Tuesday, June 01, 2010

Tuesday, June 1, 2010

Today’s text

Luke 7:11-13


It happened that soon afterwards he went to a town called Nain, accompanied by his disciples and a great number of people. Now when he was near the gate of the town there was a dead man being carried out, the only son of his mother, and she was a widow. And a considerable number of the townspeople were with her. When the Lord saw her he felt sorry for her and said to her, 'Don't cry.'

Reflection

She had every reason to cry. A widow without a son to care for her was bereft. She had no means of economic support and no one to care for her in her old age.

Her son’s death condemned her to a life of loneliness, scraping by on the handouts of others in a community that would treat her as an object of God’s disfavor--and their own. You can almost hear the tongues wag.

“She is about as low as you can get.”

“I heard she was difficult to get on with.”

“They say she didn’t treat her family well.”

“And now they’re gone.”

Nothing like this ever happens today, of course. We are much more compassionate than ancient societies that treated widows as disfavored by God. Nor do we cut ourselves off from those who suffer great loss and grief, or those who suffer from mental illness, or from the loss of job or foreclosure, or from other tragedies. Right?

A deep repellent force within us resists getting too close to suffering and misfortune. We may say, “I don’t know what to say to her,” but most of the time this is cover for deeper psychological reactions we don’t understand.

Most of those reactions spring from fear of vulnerability. Even the idea that we need to know what to say comes from that fear. We want to be in control and being with those who suffer reminds us that we are not.

Being with those who grieve, who are caught up in irresolvable dilemmas and pain reminds us that it could be us, and we resist that awareness. We don’t want to see it, for to see it shakes us into the undeniable reality that we are mortal.

In our society talking about death, about one’s mortality is an obscenity, something that is not done in polite company--or perhaps in any company.

But there are those among us who run into burning houses, so to speak. They do not shy from the grief of the mourner, the struggle of the cancer patient, the fear of those for whom the future impends threat.

And there are parts of our fearful souls that want to be involved, that want to care, that may even want to say with Jesus, “Don’t cry. I am here.”

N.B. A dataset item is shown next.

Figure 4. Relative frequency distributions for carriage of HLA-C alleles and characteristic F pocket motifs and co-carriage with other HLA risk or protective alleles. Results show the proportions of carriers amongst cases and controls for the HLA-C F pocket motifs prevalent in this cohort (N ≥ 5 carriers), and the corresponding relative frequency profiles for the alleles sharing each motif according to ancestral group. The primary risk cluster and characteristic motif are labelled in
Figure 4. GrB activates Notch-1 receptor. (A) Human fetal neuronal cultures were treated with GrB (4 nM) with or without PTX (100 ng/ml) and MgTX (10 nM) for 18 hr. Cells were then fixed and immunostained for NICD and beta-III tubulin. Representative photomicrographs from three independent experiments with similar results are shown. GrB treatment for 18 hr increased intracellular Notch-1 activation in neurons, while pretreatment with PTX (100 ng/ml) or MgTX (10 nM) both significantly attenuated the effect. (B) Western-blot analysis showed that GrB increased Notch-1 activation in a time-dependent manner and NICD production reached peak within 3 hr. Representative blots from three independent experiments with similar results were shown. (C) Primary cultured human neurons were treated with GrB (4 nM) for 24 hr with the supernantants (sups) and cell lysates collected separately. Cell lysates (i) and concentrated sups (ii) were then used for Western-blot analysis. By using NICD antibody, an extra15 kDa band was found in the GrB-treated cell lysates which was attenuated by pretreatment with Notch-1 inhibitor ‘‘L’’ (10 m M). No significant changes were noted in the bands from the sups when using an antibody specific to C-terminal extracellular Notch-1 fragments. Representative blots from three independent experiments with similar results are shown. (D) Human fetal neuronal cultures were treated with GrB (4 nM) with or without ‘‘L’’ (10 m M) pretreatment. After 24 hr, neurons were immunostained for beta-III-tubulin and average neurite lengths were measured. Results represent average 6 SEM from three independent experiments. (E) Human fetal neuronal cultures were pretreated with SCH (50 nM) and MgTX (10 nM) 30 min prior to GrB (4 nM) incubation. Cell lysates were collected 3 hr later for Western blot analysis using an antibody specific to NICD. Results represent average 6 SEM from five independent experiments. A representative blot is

Those parts of our souls are inhabited by the Spirit of Jesus. His Spirit is not hard to recognize. It is the desire to care, the yearning to live beyond the safety of our walls, the craving to become the compassion we feel in depths of our soul that we too seldom visit.

That Spirit is known in the hope that the touch of Jesus will also raise us when our life is slipping away. And it continues to say, “Don’t cry. Grace is here … and life. No matter what.

Pr David L. Miller

1 comment:

Anonymous said...

Thank you for this post, Pastor. This both convicts and liberates me at the same time. It's time for me to write a letter to the one who comes to mind.